OK so we had been together for 5yrs when we decided to get married. Everything was set and ready to go. I come to find out that he was talking to a some girl alot at all hours of the night. I confronted him and he said it was innocent and that he was only talking to her. I believed him. We got married and everything was great and I found out two weeks into the marriage that he had actually slept with her and he lied to me so I wouldnt call off the wedding. I thought that I should leave and I was in denial. I asked him about it and he denied it at first but admitted to it after I threatened to call her. I felt so betrayed and depressed. I stayed thinking about what to do. I come to find out one week after finding out about the affair that I was pregnant. We stayed together for the baby and the baby is now 5 months old and I still have all this weight on my shoulders. How can I move on?:scratchhead:


----------



## okeydokie (Sep 10, 2008)

well, he is a $#@#$

seriously, cheating a week before you dedicate your life to someone, wow


----------



## AZMOMOFTWO (Jun 30, 2008)

He's a jerk.

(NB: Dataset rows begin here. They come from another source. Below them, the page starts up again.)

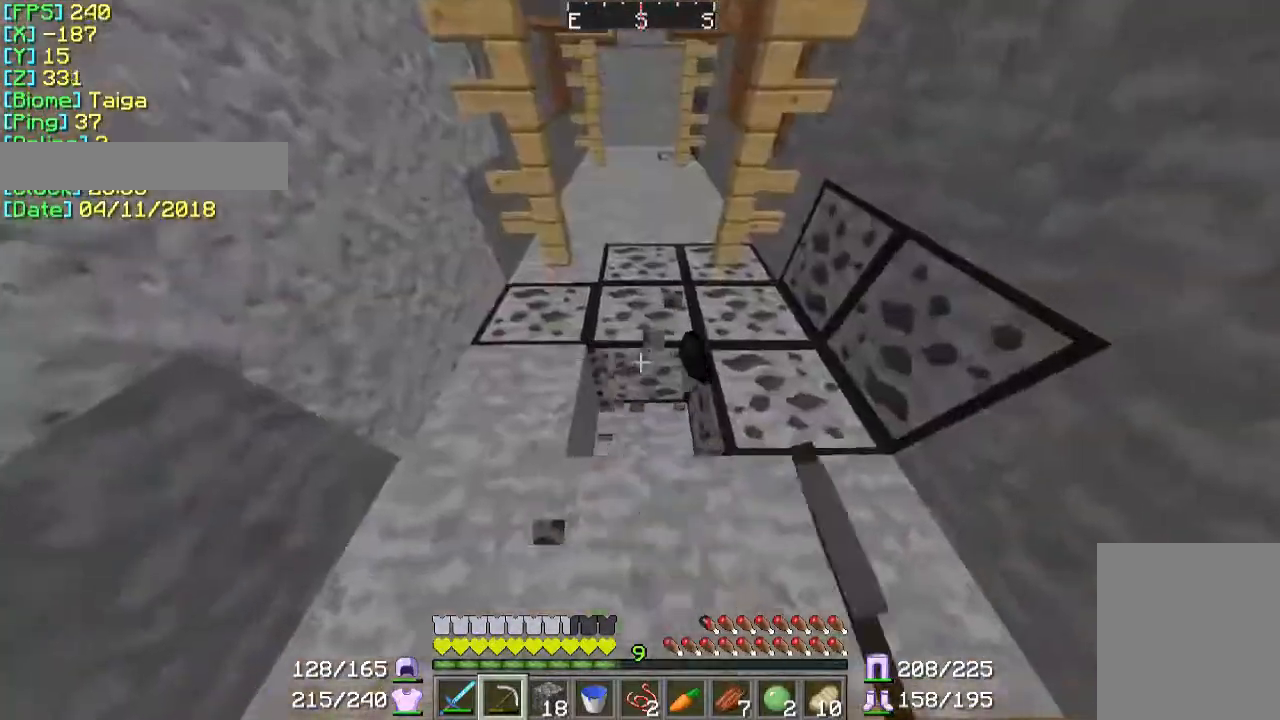
{"keys": ["w"], "mouse": ["left"], "events": []}
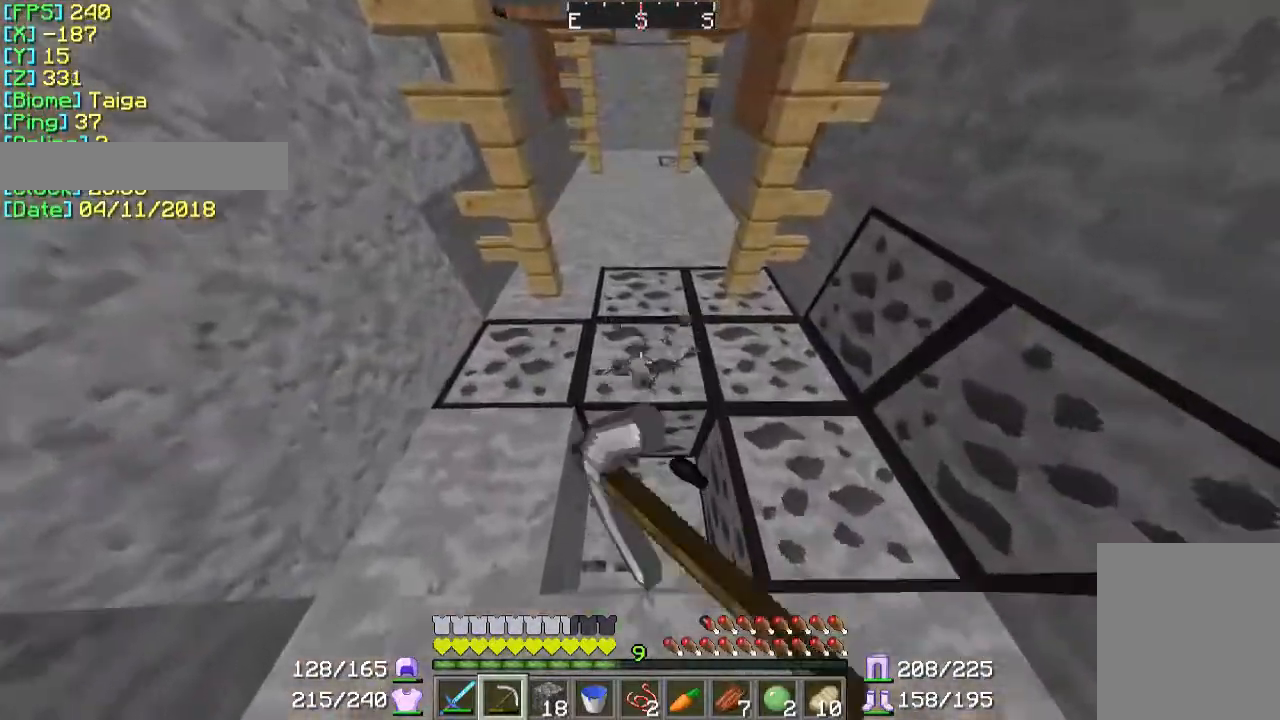
{"keys": ["w"], "mouse": ["left"], "events": []}
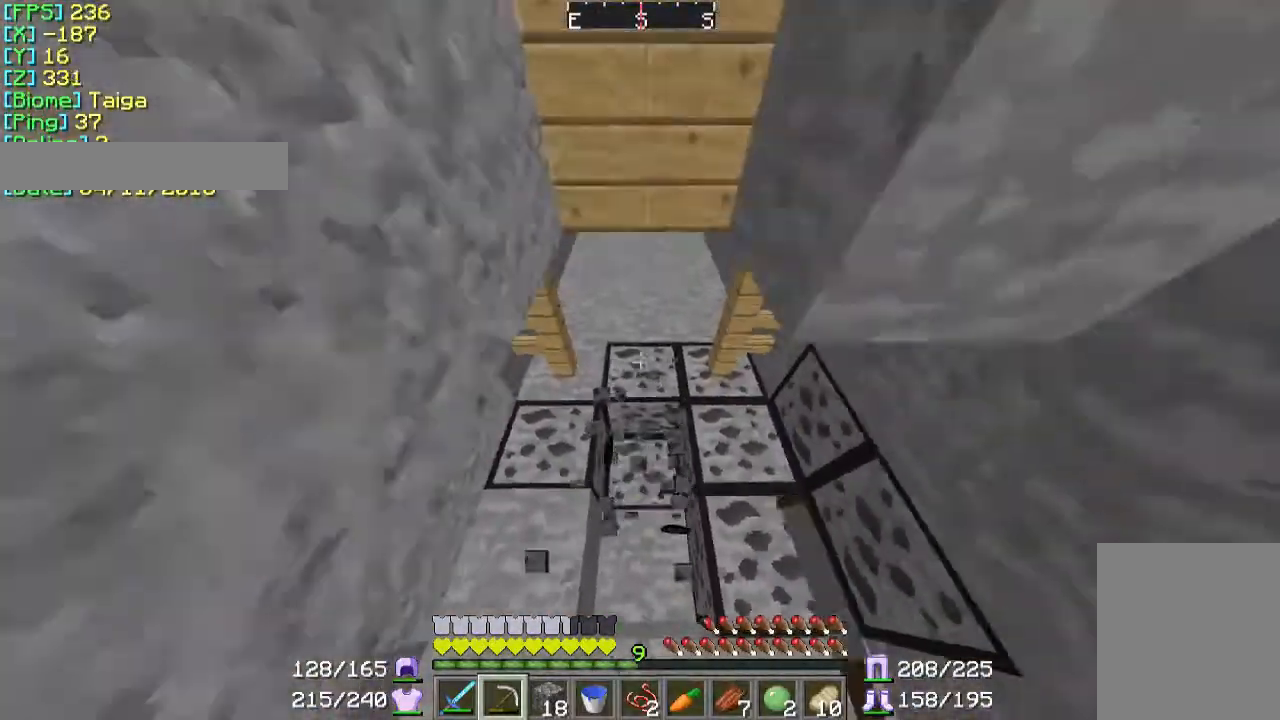
{"keys": ["w"], "mouse": ["left"], "events": []}
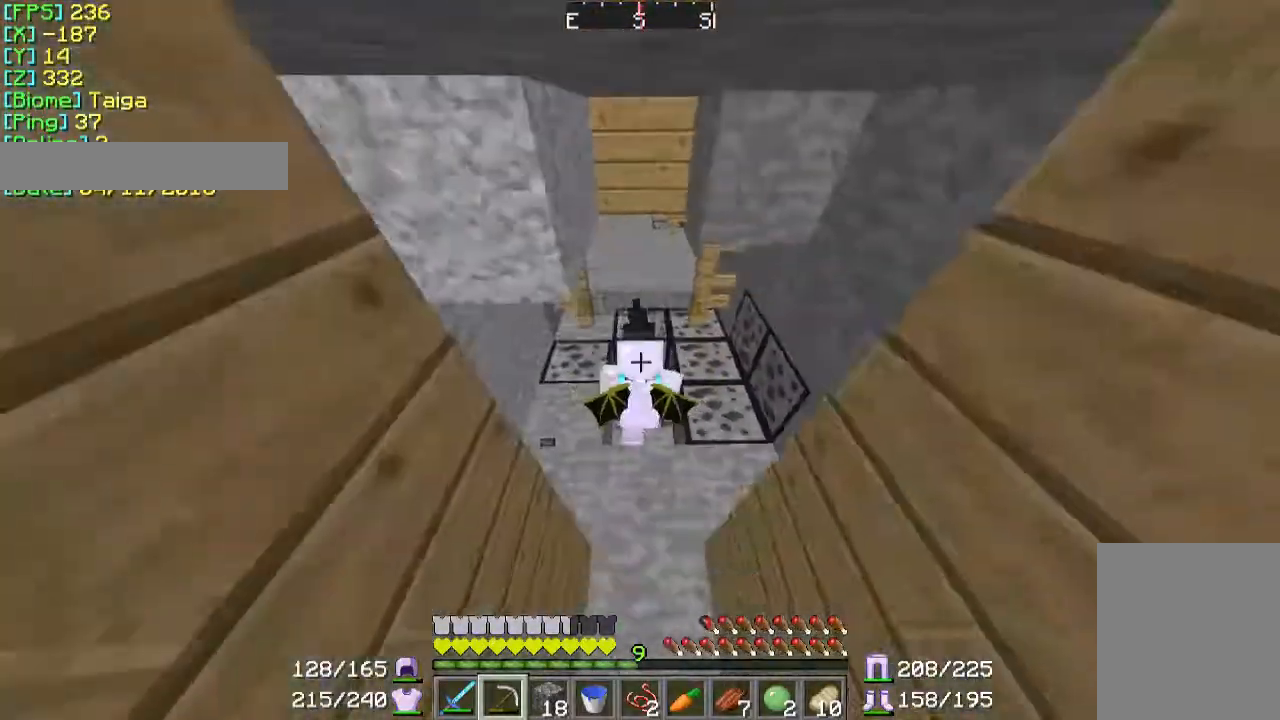
{"keys": ["a", "w"], "mouse": ["left"], "events": [[500, "a", "down"]]}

One week before the wedding? Why did he get married. You need some serious counseling here if you are to make it. Is he regretful? He needs to take full responsibility and work with you. HE needs to make this right. If he's not doing those things, it will never work. Leave him.


----------



## mommy of Alyssa (Aug 28, 2009)

mommy22 said:


> Did he give any explanation as to why? How does he act now? Does he seem fulfilled with the marriage and baby?


He said that it was a last thing before we got married. He was a virgin before me. He's been behaving. He comes straight home from work and calls me from work like 3 times a day. He says he is Happy with his life right now so I guess he is.


----------



## mommy of Alyssa (Aug 28, 2009)

AZMOMOFTWO said:


> He's a jerk. One week before the wedding? Why did he get married. You need some serious counseling here if you are to make it. Is he regretful? He needs to take full responsibility and work with you. HE needs to make this right. If he's not doing those things, it will never work. Leave him.


He does seem regretful. He has said many times that it was the stupidest thing he had ever done. He understands my trust issues I have because of his infidelity. He does try to make it work.


----------



## Atholk (Jul 25, 2009)

Well the ladies hammered him on the nose with a rolled up newspaper (NO! BAD MAN! NO! BAD!), so I'll try a different tack...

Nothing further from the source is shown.